Dobbiamo concluderne che la lastricatura di quella strada diretta da Porta Campana e al Foro fu opera fatta nel 58 a.C. al tempo del Triumvirato Cesare-Pompeo-Crasso e dei consoli Lucio Calpurnio Pisone (cesariano) e Aulo Gabinio Anicio (pompeiano ma anche personaggio controverso): di qui pare che derivi l’abrasione del suo nome sull’epigrafe.
Ma c’è anche chi sostiene che il foro cassinate di epoca romana era posto nell’area dell’attuale Chiesa Madre, zona che però all’epoca era inospitale perché acquitrinosa e melmosa per via delle acque delle sorgenti dell’attuale Gari che la allagavano. Di lì certamente passava la strada da Casinum per Atina e verso il Sannio ma si parla anche di resti di epigrafi dedicate alla dea Concordia e al dio Ercole e forse anche ai Lari e a Venere. In particolare il culto per la dea Concordia, voluto da Augusto dal 10 a.C., era diffuso in ogni angolo, provincia, colonia e municipi e Casinum non fu a meno per volere della Gens Ummidia. Era d’altronde uso fra i romani dedicare spazi selvatici, boscosi e con fluttuanti sorgenti d’acqua, anche lontani dai centri abitati, per la costruzione di templi a dei e ninfe. In particolare il poeta Silio Italico, del I secolo d.C., così scriveva, a proposito, di Casinum: “…et nebulosi rura Casini Nymphisque abitata”.

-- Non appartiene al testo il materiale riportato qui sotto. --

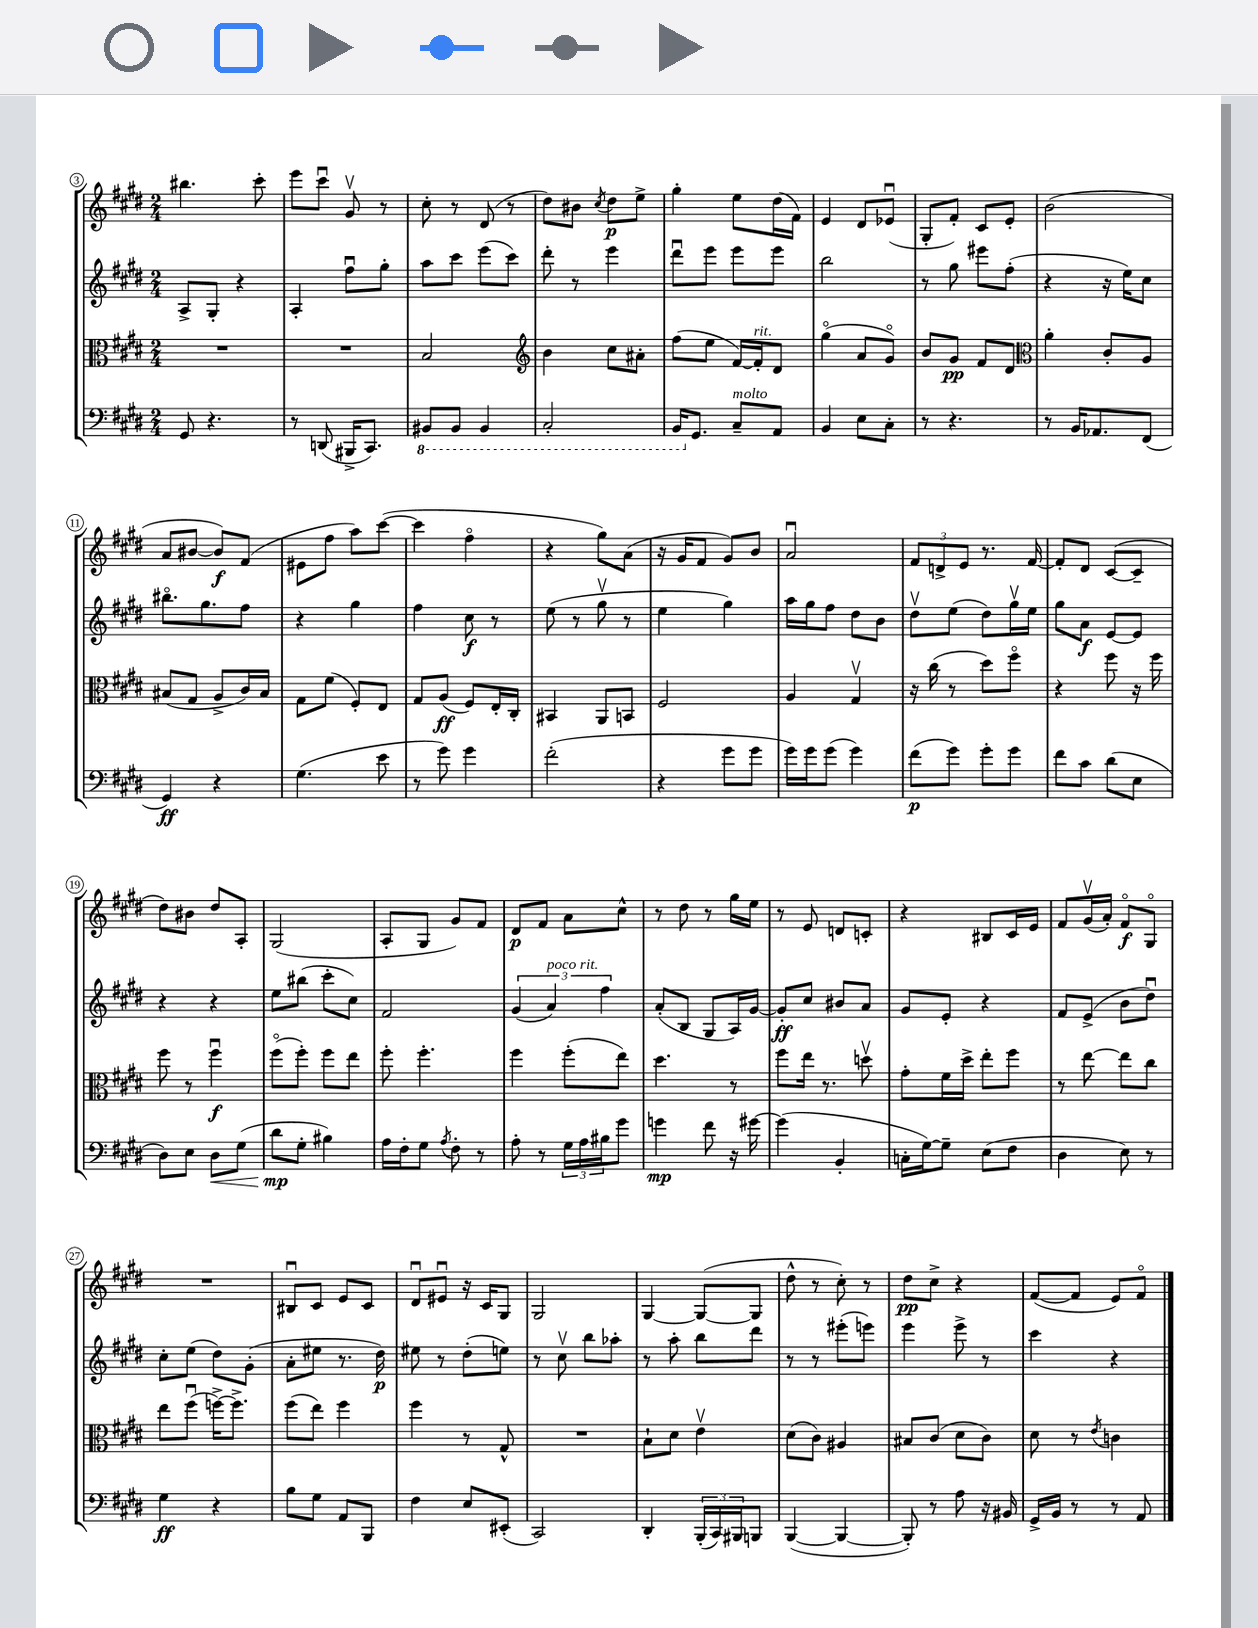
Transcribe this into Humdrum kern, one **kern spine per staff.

**kern	**kern	**kern	**kern
*staff4	*staff3	*staff2	*staff1
*clefF4	*clefC3	*clefG2	*clefG2
*k[f#c#g#d#]	*k[f#c#g#d#]	*k[f#c#g#d#]	*k[f#c#g#d#]
*M2/4	*M2/4	*M2/4	*M2/4
8GG#/	2r	8A^/L	4.bb#\
4.r	.	8G#'/J	.
.	.	4r	.
.	.	.	8ccc#'\
=	=	=	=
8r	2r	4A'/	8eee\L
(8DD/	.	.	8ccc#u\J
16BBB#^/LK	.	8ff#u\L	8g#v/
8.CC#/J)	.	.	.
.	.	8gg#'\J	8r
=	=	=	=
8BBB#/L	2B/	8aa\L	8cc#'\
8BBB#/J	.	8ccc#\J	8r
4BBB#/	.	(8eee\L	(8d#/
.	.	8ccc#\J)	8r
=	=	=	=
*	*clefG2	*	*
2CC#'/	4b\	8ddd#'\	8dd#\L)
.	.	8r	8b#\J
.	.	.	8qcc#/
.	8cc#\L	4eee\	8dd#\L
.	8a#'\J	.	8ee^\J
=	=	=	=
16BBB/LK	(8ff#\L	8ddd#u\L	4gg#'\
8.GG#/J	.	.	.
.	8ee\J	8eee\J	.
8C#~/L	[16f#/LL)	8eee\L	8ee\L
.	16f#'/]J	.	.
8AA/J	8d#/J	8eee\J	(16dd#\L
.	.	.	16f#\JJ)
=	=	=	=
4BB/	(4gg#o\	2bb\	4e/
8E\L	8a/L	.	8d#/L
8C#'\J	8g#o/J)	.	(8e-u/J
=	=	=	=
8r	8b/L	8r	8G#'/L
4.r	8g#/J	8gg#\	8f#'/J)
.	8f#/L	8eee#\L	8c#/L
.	8d#/J	(8ff#'\J	8e'/J
=	=	=	=
*	*clefC3	*	*
8r	4a'\	4r	(2b\
16BB/LK	.	.	.
8.AA-/	.	.	.
.	8c#'/L	16r	.
.	.	16ee\LK)	.
(8FF#/J	8A/J	8cc#\J	.
=	=	=	=
4GG#/)	(8B#/L	8.bb#o\L	8a/L
.	8G#/J	.	[8b#/J
.	.	8.gg#\	.
4r	8A^/L	.	8b#/]L)
.	16c#/L)	8ff#\J	(8f#/J
.	16B#/JJ	.	.
=	=	=	=
(4.G#\	8G#\L	4r	8e#\L
.	(8f#\J	.	8ff#\J
.	8F#'/L)	4gg#\	8aa\L)
8e\	8E/J	.	([8ccc#\J
=	=	=	=
8r	8G#/L	4ff#\	4ccc#\]
8g#\)	(8A/J	.	.
4g#\	8F#/L)	8cc#\	4ff#o\
.	16E'/L	8r	.
.	16C#'/JJ	.	.
=	=	=	=
(2f#'\	4BB#/	(8ee\	4r
.	.	8r	.
.	8AA/L	8gg#v\	8gg#\L)
.	8BB/J	8r	(8a\J
=	=	=	=
4r	2F#/	4ee\	16r
.	.	.	16g#/LK
.	.	.	8f#/J
8g#\L	.	4gg#\)	8g#/L)
8g#\J	.	.	8b/J
=	=	=	=
16g#\LL)	4A/	16aa\LL	2au/
16g#\J	.	16gg#\J	.
(8g#\J	.	8ff#\J	.
4g#\)	4G#v/	8dd#\L	.
.	.	8b\J	.
=	=	=	=
(8f#\L	16r	8dd#v\L	12f#/L
.	(16cc#\	.	.
.	.	.	12d^/
8g#\J)	8r	(8ee\J	.
.	.	.	12e/J
8g#'\L	8dd#\L)	8dd#\L)	8.r
8g#\J	8ff#o\J	16gg#v\L	.
.	.	16ee\JJ	[16f#/
=	=	=	=
8f#\L	4r	8gg#\L	8f#'/]L
8c#\J	.	8a\J	8d#/J
(8d#\L	8ff#\	[8e/L	([8c#/L
8E\J	16r	8e/]J	8c#~/]J
.	16ff#\	.	.
=	=	=	=
8D#\L)	8ff#\	4r	8dd#\L)
8E\J	8r	.	8b#\J
8D#\L	4ff#u\	4r	8dd#/L
(8G#\J	.	.	8A'/J
=	=	=	=
8d#\L	(8ff#o\L	8ee\L	(2G#/
8G#'\J	8ff#'\J)	(8bb#\J	.
4B#\)	8ff#\L	8ccc#'\L	.
.	8ee\J	8cc#\J)	.
=	=	=	=
16A\LL	8ff#'\	2f#/	8A'/L
16F#'\J	.	.	.
8G#\J	4.ff#'\	.	8G#/J
8qA/	.	.	.
8F#'\	.	.	8g#/L)
8r	.	.	8f#/J
=	=	=	=
8A'\	4ff#\	(6g#/	8d#/L
8r	.	.	8f#/J
.	.	6a/)	.
24G#\LL	(8ff#'\L	.	8a\L
24A\	.	.	.
24B#\J	.	6ff#\	.
8g#\J	8ee\J)	.	8cc#^^\J
=	=	=	=
4g\	4.dd#\	(8a'/L	8r
.	.	8B/J	8dd#\
8f#\	.	8G#/L	8r
16r	8r	16A/L)	16gg#\LL
[16g#\	.	[16g#/JJ	16ee\JJ
=	=	=	=
(4g#\]	8ff#\L	8g#'/]L	8r
.	16ee\Jk	8cc#/J	8e/
.	8.r	.	.
4BB'/	.	8b#/L	8d/L
.	8ddv\	8a/J	8c'/J
=	=	=	=
16C'\LL	8g#'\L	8g#/L	4r
[16G#\J)	.	.	.
8G#~\]J	16f#\L	8e'/J	.
.	16dd#^\JJ	.	.
(8E\L	8ee'\L	4r	8B#/L
8F#\J	8ff#\J	.	16c#/L
.	.	.	16e/JJ
=	=	=	=
4D#\	8r	8f#/L	8f#/L
.	[8ee\	(8e^/J	(16g#v/L
.	.	.	16a'/JJ)
8E\)	8ee\]L	8b\L	8f#o/L
8r	8cc#\J	8dd#u\J)	8G#o/J
=	=	=	=
4G#\	8ee\L	8cc#'\L	2r
.	(8ff#u\J	(8ee\J	.
4r	[16ff^\LK)	8dd#\L)	.
.	8.ff^\]J	.	.
.	.	(8g#'\J	.
=	=	=	=
8B\L	(8ff#\L	8a'\L	8B#u/L
8G#\J	8ee\J)	8ee#\J	8c#/J
8AA/L	4ff#\	8.r	8e/L
8BBB/J	.	.	8c#/J
.	.	16dd#\)	.
=	=	=	=
4F#\	4ff#\	8ee#\	8d#u/L
.	.	8r	8e#u/J
8E/L	8r	(8dd#'\L	16r
.	.	.	16c#/LK
(8EE#'/J	8G#^^/	8ee\J)	8G#/J
=	=	=	=
2CC#/)	2r	8r	2G#/
.	.	8cc#v\	.
.	.	8bb\L	.
.	.	8aa-'\J	.
=	=	=	=
4DD#'/	8B`\L	8r	[4G#/
.	8d#\J	8aa'\	.
(24BBB'/LL	4ev\	8bb\L	(8G#/_L
24CC#/)	.	.	.
24BBB#/J	.	.	.
8BBB/J	.	8ddd#\J	8G#/]J
=	=	=	=
([4BBB/	(8d#\L	8r	8dd#^^\
.	8c#\J)	8r	8r
4BBB/_	4A#/	(8eee#'\L	8cc#'\)
.	.	8eee\J)	8r
=	=	=	=
8BBB'/])	8B#/L	4eee\	8dd#\L
8r	(8c#/J	.	8cc#^\J
8A\	8d#\L	8eee^\	4r
16r	8c#\J)	8r	.
16BB#/	.	.	.
=	=	=	=
16GG#^/LL	8d#\	4ccc#\	([8f#/L
16BB/JJ	.	.	.
8r	8r	.	8f#/]J
.	8qe/	.	.
8r	4c\	4r	8e/L)
8AA/	.	.	8f#o/J
==	==	==	==
*-	*-	*-	*-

Fu su queste basi che Domenico Romanelli nel 1819, e sulle antiche Chronica di Leone Ostiense, ragionò sul foro romano casinate. Leone Ostiense aveva descritto San Germano (Cassino) come città medievale grandissima, con strade selciate, ospedali, molte chiese, locande e con un contado in ricca ripresa. Romanelli, come detto, visitò San Germano nel 1819, grande e moderna città ottocentesca di provincia, con il fiume che gli dava vita lavorativa e alimentare, un ricco e fiorente artigianato, un ricco mercato ortofrutticolo e di prodotti di vicinissime industrie laniere e cartarie e una grande fiera di animali da soma oltre a bovini, ovini e pollame. In quegli anni, e da secoli, l’antica Casinum, quella sul colle del Crocefisso, era ormai l’ombra di se stessa, saccheggiata e distrutta più volte da invasioni barbariche.
L’attuale via del Foro allora? Ciò che resta dei romanzati racconti tramandatici da Romanelli e raccontatigli dal canonico Masciola, di San Germano, mentre visitavano la città nuova, San Germano. E poi, per concludere: vi immaginate il foro romano cittadino dell’antica Casinum posto a circa due chilometri di distanza dalla città? Ma facciamoci un’altra domanda: perché Casinum avrebbe dovuto avere due fori, uno dentro la città e uno fuori? L’epigrafe parla di un “foro” raggiunto da una via selciata: non dice “forum novum” distinto quindi da un “forun vetus” (foro antico). Ci si sofferma sulla parola “cascum” usata da Varrone per indicare Casinum.
La parola cascum derivava dalla lingua dei Sabini ma in latino significava semplicemente antico o vecchio e non foro antico o vecchio. Era dunque la città di Casinum ad essere antica e non un ventilato foro. Cosa si vuole che si vendesse in un vecchio villaggio affacciato su un territorio infido e fino meno di un secolo prima attraversato da guerre, saccheggi e distruzioni?